Nothing Hillary says can actually browbeat her rivals, so nothing she says now has any direct bearing on whether those delegates are seated or not. As you said, there’s little doubt that delegates from FL and MI will be seated in one way or another. If Hillary wins without them, she’ll seat them. If Obama wins by an ample margin, he will play
generous and seat them. If he wins by a narrow margin, some other process such as caucuses will be ginned up to seat pro-Obama delegations. So why did Hillary raise the question at all?

I speculate that she raised it for one purpose only – to heighten the profile of the Florida Dem primary on Tuesday. Hillary will almost certainly lose SC today, and possibly wash out to third: a negative media cycle for her. If she had her way, South Carolina would vanish into N-space before the polls close, and not re-establish contact with the outside universe until February 6. Since she can’t arrange that, she
is aiming for the next best thing – a rapid shift of media attention to FL, and heavy coverage of her probable big win there. She wants the FL win, not the SC loss, to be what resonates through the echo chamber during the week leading up to Super Tuesday.

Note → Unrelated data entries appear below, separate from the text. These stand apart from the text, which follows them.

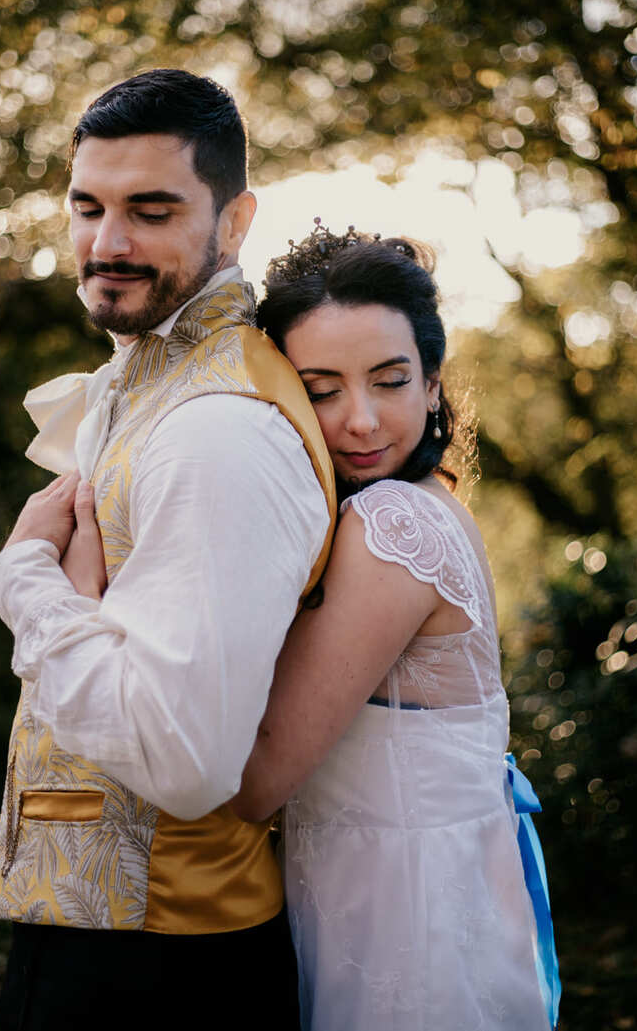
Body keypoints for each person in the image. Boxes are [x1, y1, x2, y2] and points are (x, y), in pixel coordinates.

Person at [0, 70, 337, 1029]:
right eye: (87, 207)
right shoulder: (148, 382)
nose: (107, 243)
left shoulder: (217, 427)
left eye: (151, 209)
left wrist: (26, 585)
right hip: (101, 936)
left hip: (163, 968)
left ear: (234, 220)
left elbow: (185, 761)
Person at [230, 223, 562, 1030]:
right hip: (430, 886)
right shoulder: (434, 500)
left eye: (388, 380)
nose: (362, 421)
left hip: (402, 916)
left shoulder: (391, 525)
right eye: (322, 388)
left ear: (433, 383)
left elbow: (261, 780)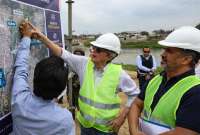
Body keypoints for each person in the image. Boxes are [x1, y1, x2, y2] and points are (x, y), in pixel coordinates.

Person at [22, 22, 139, 135]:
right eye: (93, 48)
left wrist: (122, 116)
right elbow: (63, 53)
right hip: (85, 126)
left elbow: (134, 94)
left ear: (110, 55)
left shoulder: (118, 73)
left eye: (98, 50)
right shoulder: (84, 63)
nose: (92, 52)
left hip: (106, 130)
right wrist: (42, 38)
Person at [128, 26, 200, 135]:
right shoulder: (156, 79)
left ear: (186, 59)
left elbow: (185, 132)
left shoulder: (195, 91)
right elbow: (136, 105)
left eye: (169, 51)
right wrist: (134, 130)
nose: (162, 55)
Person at [11, 21, 75, 135]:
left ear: (35, 78)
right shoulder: (64, 119)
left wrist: (26, 38)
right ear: (61, 90)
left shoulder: (19, 101)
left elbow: (21, 69)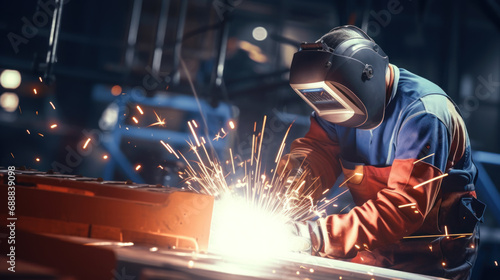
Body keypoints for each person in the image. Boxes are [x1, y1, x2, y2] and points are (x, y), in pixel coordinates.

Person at [280, 25, 486, 280]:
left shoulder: (423, 113)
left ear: (367, 75)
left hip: (431, 257)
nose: (333, 112)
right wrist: (289, 189)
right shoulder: (336, 97)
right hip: (372, 244)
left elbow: (404, 207)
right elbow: (317, 153)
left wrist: (317, 236)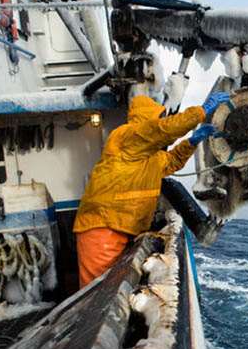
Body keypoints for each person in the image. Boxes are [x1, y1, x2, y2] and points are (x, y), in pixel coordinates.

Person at [73, 89, 230, 288]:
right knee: (95, 293)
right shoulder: (124, 137)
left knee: (113, 291)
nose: (162, 121)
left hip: (124, 228)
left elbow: (171, 161)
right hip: (102, 228)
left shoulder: (150, 156)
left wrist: (191, 143)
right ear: (146, 119)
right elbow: (163, 130)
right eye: (160, 117)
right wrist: (201, 111)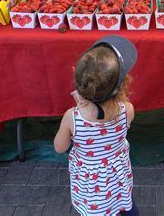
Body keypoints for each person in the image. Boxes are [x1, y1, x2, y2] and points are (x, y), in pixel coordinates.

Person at [54, 35, 139, 216]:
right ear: (122, 85)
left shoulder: (72, 118)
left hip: (91, 187)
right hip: (117, 176)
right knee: (124, 201)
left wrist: (80, 107)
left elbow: (60, 147)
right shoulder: (128, 110)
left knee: (97, 210)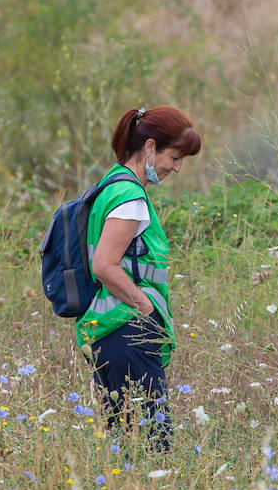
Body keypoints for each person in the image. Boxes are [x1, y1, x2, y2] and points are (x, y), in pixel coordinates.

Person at [76, 106, 202, 451]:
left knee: (125, 442)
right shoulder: (130, 197)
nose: (176, 167)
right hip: (127, 327)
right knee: (155, 442)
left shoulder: (111, 183)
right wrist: (146, 308)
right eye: (175, 157)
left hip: (108, 328)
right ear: (149, 148)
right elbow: (105, 265)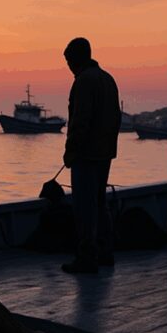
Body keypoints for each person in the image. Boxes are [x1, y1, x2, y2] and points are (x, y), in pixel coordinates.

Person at [60, 38, 121, 274]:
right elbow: (115, 117)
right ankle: (106, 251)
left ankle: (87, 257)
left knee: (85, 207)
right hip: (105, 153)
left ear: (76, 58)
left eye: (68, 61)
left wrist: (71, 151)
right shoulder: (107, 79)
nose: (68, 66)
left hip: (86, 154)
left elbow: (80, 122)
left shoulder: (84, 81)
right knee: (99, 202)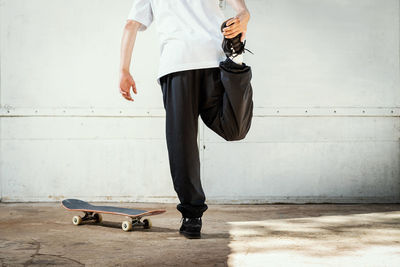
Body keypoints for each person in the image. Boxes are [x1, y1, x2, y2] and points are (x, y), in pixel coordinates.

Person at [119, 0, 253, 239]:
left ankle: (192, 216)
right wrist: (244, 14)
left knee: (182, 142)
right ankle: (237, 63)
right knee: (234, 129)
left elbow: (131, 24)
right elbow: (241, 9)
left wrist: (124, 70)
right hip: (215, 61)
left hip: (177, 64)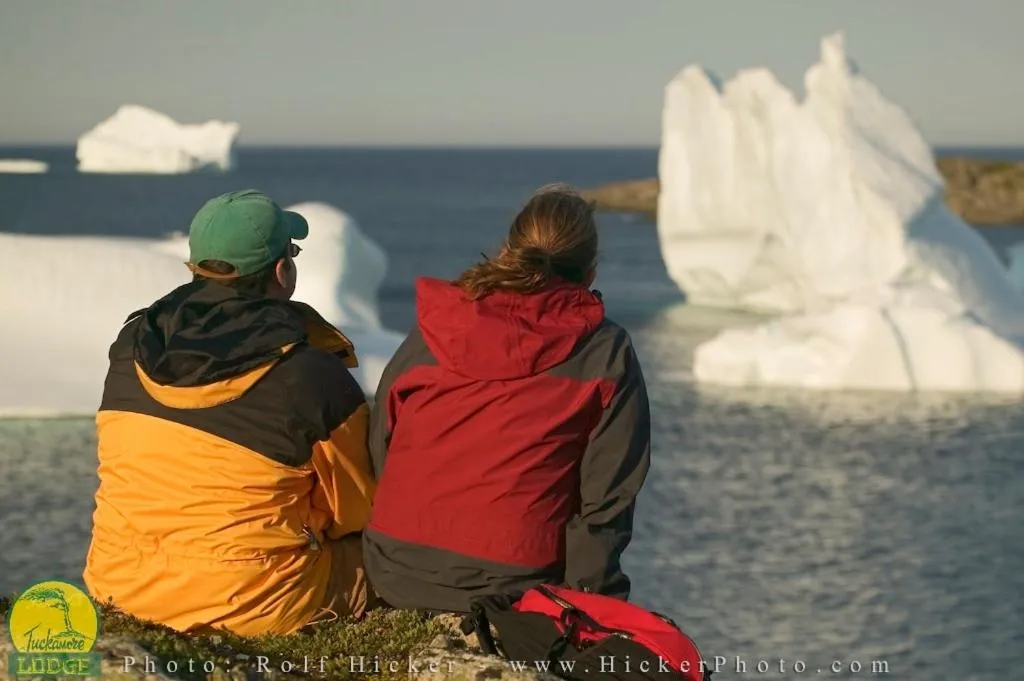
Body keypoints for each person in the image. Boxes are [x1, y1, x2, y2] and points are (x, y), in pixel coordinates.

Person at [83, 189, 377, 636]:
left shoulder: (131, 346)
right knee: (389, 559)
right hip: (253, 605)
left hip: (120, 590)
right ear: (282, 271)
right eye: (292, 252)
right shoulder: (307, 374)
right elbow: (357, 509)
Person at [363, 184, 652, 613]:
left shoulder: (440, 325)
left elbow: (381, 441)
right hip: (512, 583)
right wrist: (593, 608)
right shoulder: (604, 352)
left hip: (393, 568)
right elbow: (607, 500)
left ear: (507, 251)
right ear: (590, 272)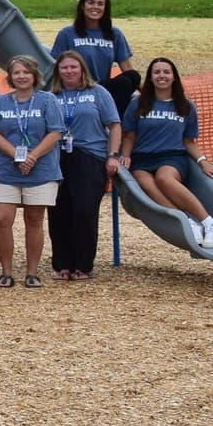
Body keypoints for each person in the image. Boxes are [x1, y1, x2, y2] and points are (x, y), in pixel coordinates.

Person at [121, 57, 213, 249]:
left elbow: (188, 141)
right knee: (146, 184)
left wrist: (203, 161)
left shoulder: (185, 105)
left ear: (174, 77)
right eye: (157, 72)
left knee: (164, 179)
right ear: (150, 78)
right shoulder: (138, 103)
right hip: (142, 159)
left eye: (166, 72)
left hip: (171, 157)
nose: (161, 76)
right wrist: (125, 155)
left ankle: (210, 222)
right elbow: (129, 135)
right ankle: (186, 221)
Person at [0, 56, 64, 289]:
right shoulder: (1, 102)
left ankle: (32, 272)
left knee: (34, 220)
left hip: (41, 170)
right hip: (6, 169)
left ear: (34, 75)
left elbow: (55, 132)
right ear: (10, 76)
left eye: (26, 72)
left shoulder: (47, 100)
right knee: (2, 219)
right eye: (17, 72)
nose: (21, 76)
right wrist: (17, 155)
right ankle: (6, 271)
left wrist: (32, 157)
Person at [49, 52, 122, 280]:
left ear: (82, 69)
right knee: (58, 212)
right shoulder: (51, 96)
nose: (69, 71)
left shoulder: (98, 93)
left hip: (90, 156)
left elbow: (115, 125)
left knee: (84, 211)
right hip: (57, 157)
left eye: (74, 67)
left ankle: (83, 265)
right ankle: (62, 265)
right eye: (64, 67)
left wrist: (113, 155)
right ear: (58, 71)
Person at [53, 0, 139, 110]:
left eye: (100, 4)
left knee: (133, 76)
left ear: (105, 8)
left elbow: (128, 69)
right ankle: (115, 117)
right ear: (82, 6)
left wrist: (150, 94)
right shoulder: (67, 33)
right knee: (123, 84)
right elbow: (55, 66)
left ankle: (113, 114)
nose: (95, 7)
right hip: (81, 86)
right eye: (91, 3)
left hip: (103, 87)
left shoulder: (114, 34)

So how does she shift the media’s focus to Florida? Partly by reminding them that her delegates may be seated after all. More subtly, however, talking about Florida is a way to campaign there without setting foot in the state, and without technically violating the rules against campaigning there. FL Dems are paying attention. The larger their
turnout on Tuesday, the more attention the media will pay. If their turnout rivals or even exceeds GOP turnout, that in itself will be a story, further amping up coverage of the Dem results – and Hillary’s presumed big win.

As so often in this last three weeks, one gets the impression that Hillary’s team is playing a move ahead of both Obama and the media.